[Opening Raw data section]

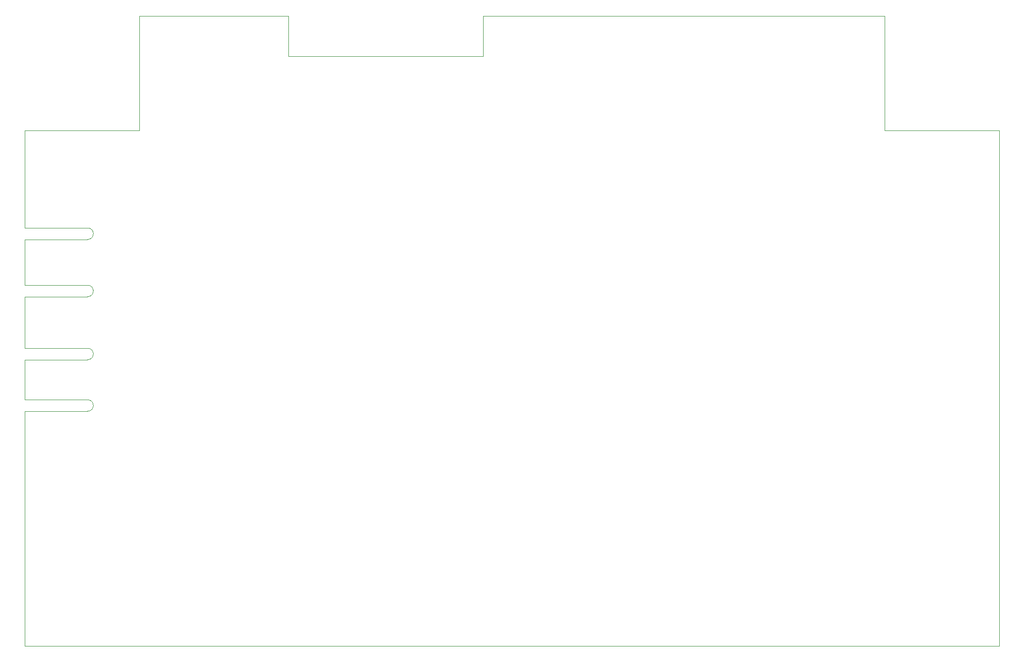
<source format=gm1>
G04 #@! TF.GenerationSoftware,KiCad,Pcbnew,(5.1.9)-1*
G04 #@! TF.CreationDate,2021-04-25T02:40:10+02:00*
G04 #@! TF.ProjectId,water-pump-control,77617465-722d-4707-956d-702d636f6e74,rev?*
G04 #@! TF.SameCoordinates,Original*
G04 #@! TF.FileFunction,Profile,NP*
%FSLAX46Y46*%
G04 Gerber Fmt 4.6, Leading zero omitted, Abs format (unit mm)*
G04 Created by KiCad (PCBNEW (5.1.9)-1) date 2021-04-25 02:40:10*
%MOMM*%
%LPD*%
G01*
G04 APERTURE LIST*
G04 #@! TA.AperFunction,Profile*
%ADD10C,0.050000*%
G04 #@! TD*
G04 APERTURE END LIST*
D10*
X61000000Y-98000000D02*
G75*
G02*
X61000000Y-100000000I0J-1000000D01*
G01*
X61000000Y-107000000D02*
G75*
G02*
X61000000Y-109000000I0J-1000000D01*
G01*
X61000000Y-109000000D02*
X50000000Y-109000000D01*
X50000000Y-107000000D02*
X61000000Y-107000000D01*
X50000000Y-100000000D02*
X50000000Y-107000000D01*
X61000000Y-100000000D02*
X50000000Y-100000000D01*
X50000000Y-98000000D02*
X61000000Y-98000000D01*
X61000000Y-77000000D02*
G75*
G02*
X61000000Y-79000000I0J-1000000D01*
G01*
X61000000Y-87000000D02*
G75*
G02*
X61000000Y-89000000I0J-1000000D01*
G01*
X61000000Y-89000000D02*
X50000000Y-89000000D01*
X50000000Y-87000000D02*
X61000000Y-87000000D01*
X61000000Y-77000000D02*
X50000000Y-77000000D01*
X50000000Y-79000000D02*
X61000000Y-79000000D01*
X50000000Y-87000000D02*
X50000000Y-79000000D01*
X50000000Y-98000000D02*
X50000000Y-89000000D01*
X50000000Y-77000000D02*
X50000000Y-60000000D01*
X130000000Y-47000000D02*
X130000000Y-40000000D01*
X96000000Y-47000000D02*
X130000000Y-47000000D01*
X96000000Y-40000000D02*
X96000000Y-47000000D01*
X130000000Y-40000000D02*
X200000000Y-40000000D01*
X200000000Y-60000000D02*
X220000000Y-60000000D01*
X200000000Y-40000000D02*
X200000000Y-60000000D01*
X70000000Y-40000000D02*
X96000000Y-40000000D01*
X70000000Y-60000000D02*
X70000000Y-40000000D01*
X50000000Y-60000000D02*
X70000000Y-60000000D01*
X50000000Y-150000000D02*
X50000000Y-109000000D01*
X220000000Y-150000000D02*
X220000000Y-60000000D01*
X50000000Y-150000000D02*
X220000000Y-150000000D01*
M02*

</source>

[Closing Raw data section]

_Required action_. Leave out any pictures, please, and quote only the lines from the top of the data through the line that contains "X50000000Y-107000000D02*".

_Response area_.
<source format=gm1>
G04 #@! TF.GenerationSoftware,KiCad,Pcbnew,(5.1.9)-1*
G04 #@! TF.CreationDate,2021-04-25T02:40:10+02:00*
G04 #@! TF.ProjectId,water-pump-control,77617465-722d-4707-956d-702d636f6e74,rev?*
G04 #@! TF.SameCoordinates,Original*
G04 #@! TF.FileFunction,Profile,NP*
%FSLAX46Y46*%
G04 Gerber Fmt 4.6, Leading zero omitted, Abs format (unit mm)*
G04 Created by KiCad (PCBNEW (5.1.9)-1) date 2021-04-25 02:40:10*
%MOMM*%
%LPD*%
G01*
G04 APERTURE LIST*
G04 #@! TA.AperFunction,Profile*
%ADD10C,0.050000*%
G04 #@! TD*
G04 APERTURE END LIST*
D10*
X61000000Y-98000000D02*
G75*
G02*
X61000000Y-100000000I0J-1000000D01*
G01*
X61000000Y-107000000D02*
G75*
G02*
X61000000Y-109000000I0J-1000000D01*
G01*
X61000000Y-109000000D02*
X50000000Y-109000000D01*
X50000000Y-107000000D02*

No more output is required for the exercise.